EXERCISE DETAILS
Without skipping any entry, transcribe the data word for word.

Dataset entries:
►

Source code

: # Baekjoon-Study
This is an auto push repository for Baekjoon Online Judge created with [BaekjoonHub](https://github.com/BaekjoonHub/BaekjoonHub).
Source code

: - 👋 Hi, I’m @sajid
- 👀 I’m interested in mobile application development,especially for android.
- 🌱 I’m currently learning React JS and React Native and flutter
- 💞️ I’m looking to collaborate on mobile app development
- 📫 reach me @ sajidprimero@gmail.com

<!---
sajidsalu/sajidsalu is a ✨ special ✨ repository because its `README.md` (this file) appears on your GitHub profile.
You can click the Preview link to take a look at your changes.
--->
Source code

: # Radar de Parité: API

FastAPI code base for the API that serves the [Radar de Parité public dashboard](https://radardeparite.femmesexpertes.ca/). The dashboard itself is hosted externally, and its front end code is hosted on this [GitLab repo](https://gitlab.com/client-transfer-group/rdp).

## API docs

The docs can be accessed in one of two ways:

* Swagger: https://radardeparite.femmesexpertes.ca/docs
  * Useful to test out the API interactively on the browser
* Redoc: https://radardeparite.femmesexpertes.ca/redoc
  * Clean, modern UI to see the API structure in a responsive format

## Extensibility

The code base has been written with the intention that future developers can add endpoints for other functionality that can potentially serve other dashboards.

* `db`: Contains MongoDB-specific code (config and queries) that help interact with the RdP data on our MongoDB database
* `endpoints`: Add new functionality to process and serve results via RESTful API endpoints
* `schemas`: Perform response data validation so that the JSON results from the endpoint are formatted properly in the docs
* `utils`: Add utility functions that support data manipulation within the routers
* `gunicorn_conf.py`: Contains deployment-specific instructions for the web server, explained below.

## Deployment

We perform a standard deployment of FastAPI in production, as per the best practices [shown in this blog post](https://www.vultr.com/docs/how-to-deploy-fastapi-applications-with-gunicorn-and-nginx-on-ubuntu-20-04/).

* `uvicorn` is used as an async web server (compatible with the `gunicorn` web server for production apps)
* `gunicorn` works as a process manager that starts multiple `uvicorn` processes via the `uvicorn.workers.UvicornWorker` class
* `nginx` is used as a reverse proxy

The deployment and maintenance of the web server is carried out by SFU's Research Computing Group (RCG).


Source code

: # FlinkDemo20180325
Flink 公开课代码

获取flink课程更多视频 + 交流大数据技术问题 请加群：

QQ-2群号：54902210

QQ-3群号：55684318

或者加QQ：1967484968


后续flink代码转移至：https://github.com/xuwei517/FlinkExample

◄

SOLUTION TO THIS PROBLEM
Source code

: # Baekjoon-Study
This is an auto push repository for Baekjoon Online Judge created with [BaekjoonHub](https://github.com/BaekjoonHub/BaekjoonHub).
Source code

: - 👋 Hi, I’m @sajid
- 👀 I’m interested in mobile application development,especially for android.
- 🌱 I’m currently learning React JS and React Native and flutter
- 💞️ I’m looking to collaborate on mobile app development
- 📫 reach me @ sajidprimero@gmail.com

<!---
sajidsalu/sajidsalu is a ✨ special ✨ repository because its `README.md` (this file) appears on your GitHub profile.
You can click the Preview link to take a look at your changes.
--->
Source code

: # Radar de Parité: API

FastAPI code base for the API that serves the [Radar de Parité public dashboard](https://radardeparite.femmesexpertes.ca/). The dashboard itself is hosted externally, and its front end code is hosted on this [GitLab repo](https://gitlab.com/client-transfer-group/rdp).

## API docs

The docs can be accessed in one of two ways:

* Swagger: https://radardeparite.femmesexpertes.ca/docs
  * Useful to test out the API interactively on the browser
* Redoc: https://radardeparite.femmesexpertes.ca/redoc
  * Clean, modern UI to see the API structure in a responsive format

## Extensibility

The code base has been written with the intention that future developers can add endpoints for other functionality that can potentially serve other dashboards.

* `db`: Contains MongoDB-specific code (config and queries) that help interact with the RdP data on our MongoDB database
* `endpoints`: Add new functionality to process and serve results via RESTful API endpoints
* `schemas`: Perform response data validation so that the JSON results from the endpoint are formatted properly in the docs
* `utils`: Add utility functions that support data manipulation within the routers
* `gunicorn_conf.py`: Contains deployment-specific instructions for the web server, explained below.

## Deployment

We perform a standard deployment of FastAPI in production, as per the best practices [shown in this blog post](https://www.vultr.com/docs/how-to-deploy-fastapi-applications-with-gunicorn-and-nginx-on-ubuntu-20-04/).

* `uvicorn` is used as an async web server (compatible with the `gunicorn` web server for production apps)
* `gunicorn` works as a process manager that starts multiple `uvicorn` processes via the `uvicorn.workers.UvicornWorker` class
* `nginx` is used as a reverse proxy

The deployment and maintenance of the web server is carried out by SFU's Research Computing Group (RCG).


Source code

: # FlinkDemo20180325
Flink 公开课代码

获取flink课程更多视频 + 交流大数据技术问题 请加群：

QQ-2群号：54902210

QQ-3群号：55684318

或者加QQ：1967484968


后续flink代码转移至：https://github.com/xuwei517/FlinkExample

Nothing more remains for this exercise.